Try it: With the pictures left out, repeat every entry that follows exactly.

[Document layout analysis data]
+--

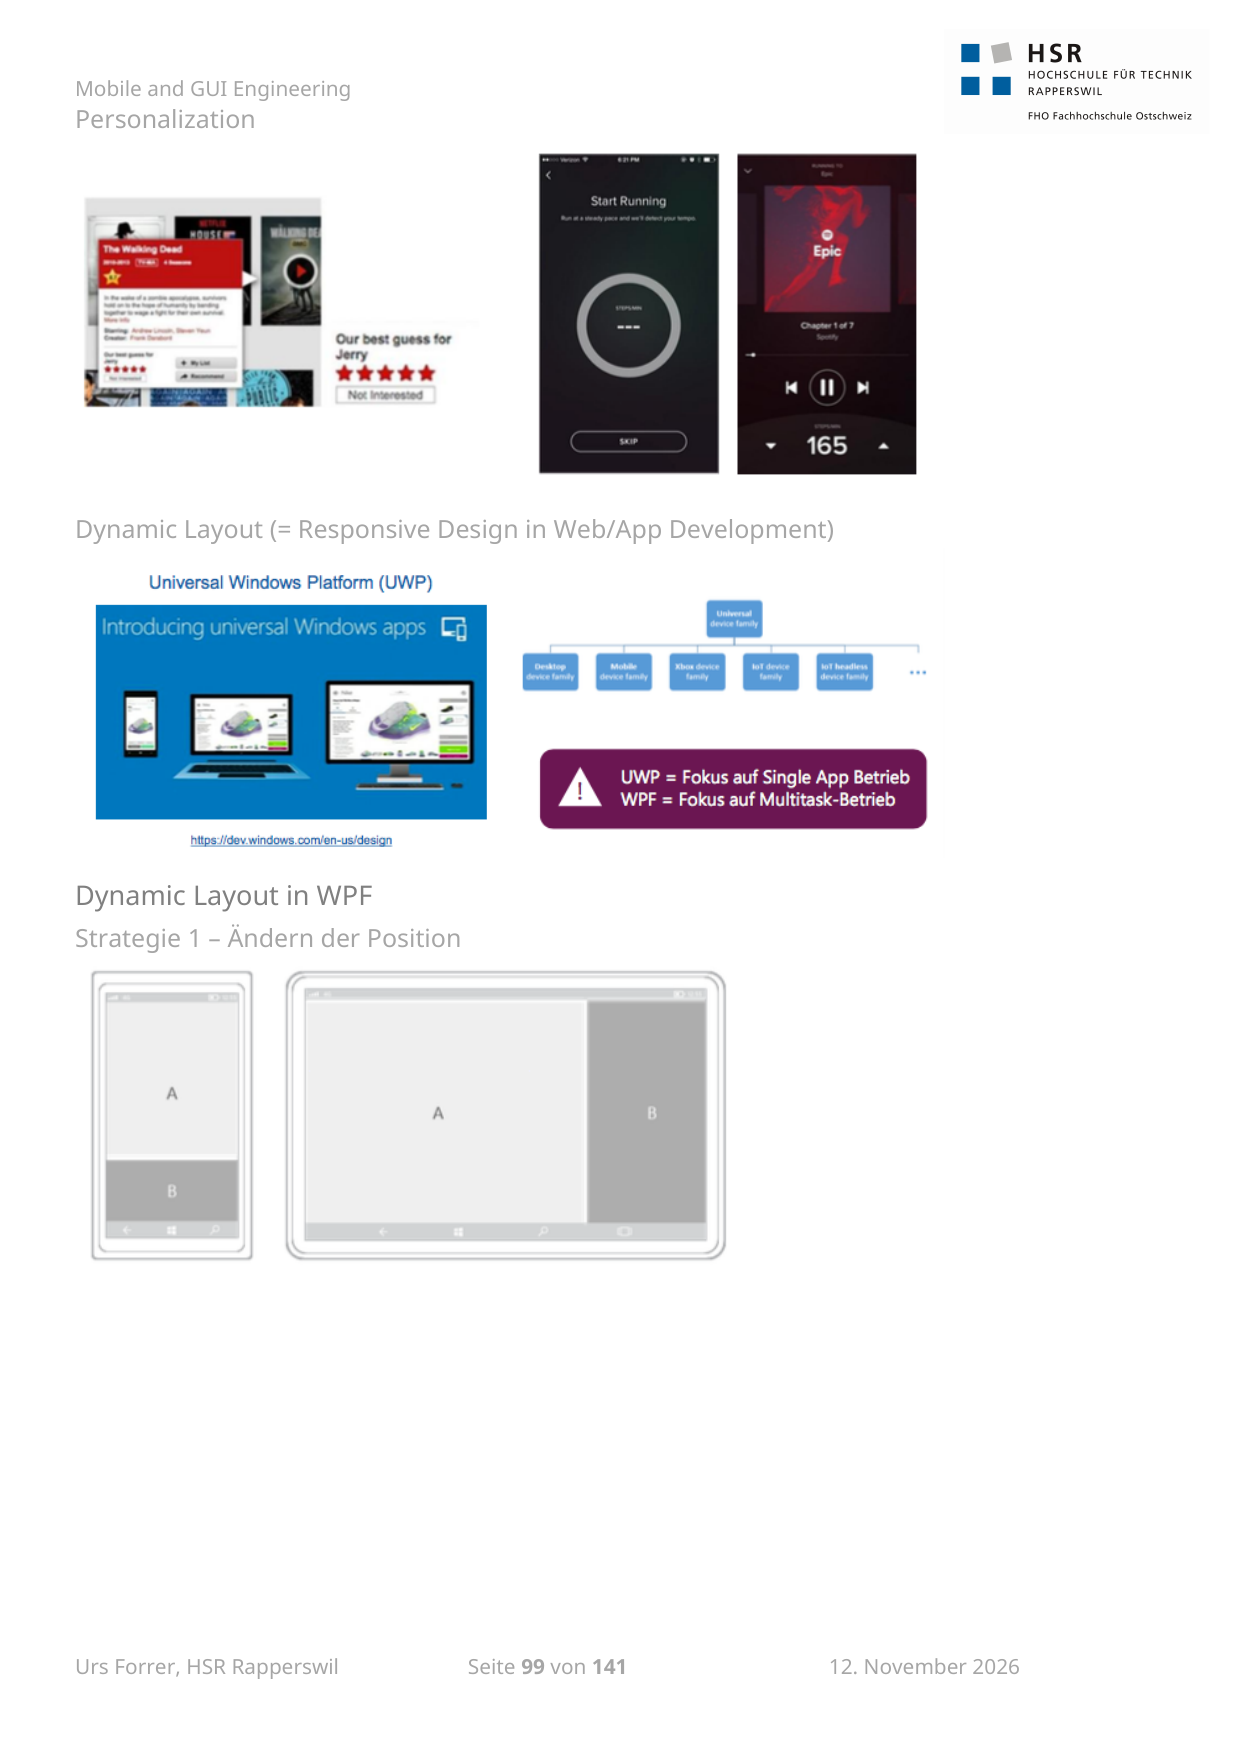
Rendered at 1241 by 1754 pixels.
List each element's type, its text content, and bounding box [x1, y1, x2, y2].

subtitle Dynamic Layout in WPF [75, 876, 1165, 913]
picture [75, 957, 739, 1272]
picture [75, 138, 927, 493]
subtitle Dynamic Layout (= Responsive Design in Web/App Development) [75, 512, 1165, 546]
subtitle Personalization [75, 102, 1165, 136]
picture [75, 548, 946, 858]
picture [943, 29, 1210, 134]
subtitle Strategie 1 – Ändern der Position [75, 920, 1165, 954]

+--

Solution to this problem:
Rendered at 1241 by 1754 pixels.
List each element's type, its text content, and bounding box [x1, y1, x2, y2].

subtitle Dynamic Layout in WPF [75, 876, 1165, 913]
picture [75, 957, 739, 1272]
picture [75, 138, 927, 493]
subtitle Dynamic Layout (= Responsive Design in Web/App Development) [75, 512, 1165, 546]
subtitle Personalization [75, 102, 1165, 136]
picture [75, 548, 946, 858]
picture [943, 29, 1210, 134]
subtitle Strategie 1 – Ändern der Position [75, 920, 1165, 954]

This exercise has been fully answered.